Exercise aim:
Look below for the line that has "focal_35mm: 15". Set down the lines from there through the line that has "exposure_s: 1/30", exactly as written.

Data shown:
····················
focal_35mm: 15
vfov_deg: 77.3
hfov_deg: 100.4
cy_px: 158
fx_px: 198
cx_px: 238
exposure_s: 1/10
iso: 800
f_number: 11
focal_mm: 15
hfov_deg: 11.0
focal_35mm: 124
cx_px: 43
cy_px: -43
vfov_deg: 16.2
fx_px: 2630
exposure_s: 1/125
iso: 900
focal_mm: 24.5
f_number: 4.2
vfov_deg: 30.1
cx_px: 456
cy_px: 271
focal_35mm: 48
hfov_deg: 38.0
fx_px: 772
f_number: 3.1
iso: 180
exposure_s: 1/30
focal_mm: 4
····················
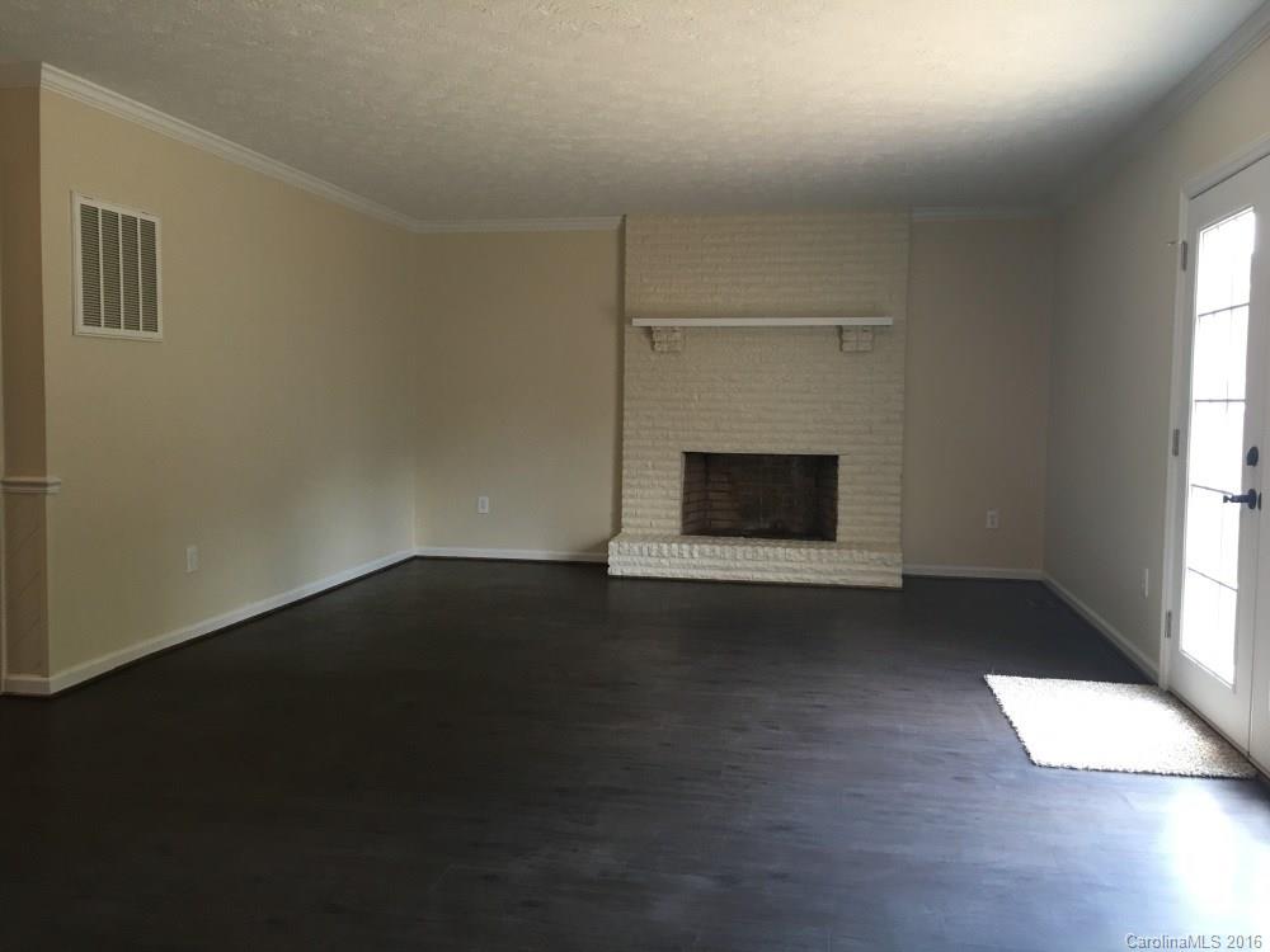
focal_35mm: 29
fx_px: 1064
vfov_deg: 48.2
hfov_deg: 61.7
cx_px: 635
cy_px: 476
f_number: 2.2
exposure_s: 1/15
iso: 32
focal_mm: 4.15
····················
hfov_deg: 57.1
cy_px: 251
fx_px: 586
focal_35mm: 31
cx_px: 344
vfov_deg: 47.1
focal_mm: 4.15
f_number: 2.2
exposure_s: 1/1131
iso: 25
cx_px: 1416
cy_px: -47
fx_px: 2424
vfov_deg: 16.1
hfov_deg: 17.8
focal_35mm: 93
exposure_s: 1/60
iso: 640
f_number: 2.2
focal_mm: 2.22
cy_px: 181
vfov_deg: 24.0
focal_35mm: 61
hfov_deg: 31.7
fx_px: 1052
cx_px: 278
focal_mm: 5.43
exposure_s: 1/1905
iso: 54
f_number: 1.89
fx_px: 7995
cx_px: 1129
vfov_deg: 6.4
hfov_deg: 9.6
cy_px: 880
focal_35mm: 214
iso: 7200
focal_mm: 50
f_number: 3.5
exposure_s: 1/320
····················
Solution to the problem:
focal_35mm: 15
vfov_deg: 77.3
hfov_deg: 100.4
cy_px: 158
fx_px: 198
cx_px: 238
exposure_s: 1/10
iso: 800
f_number: 11
focal_mm: 15
hfov_deg: 11.0
focal_35mm: 124
cx_px: 43
cy_px: -43
vfov_deg: 16.2
fx_px: 2630
exposure_s: 1/125
iso: 900
focal_mm: 24.5
f_number: 4.2
vfov_deg: 30.1
cx_px: 456
cy_px: 271
focal_35mm: 48
hfov_deg: 38.0
fx_px: 772
f_number: 3.1
iso: 180
exposure_s: 1/30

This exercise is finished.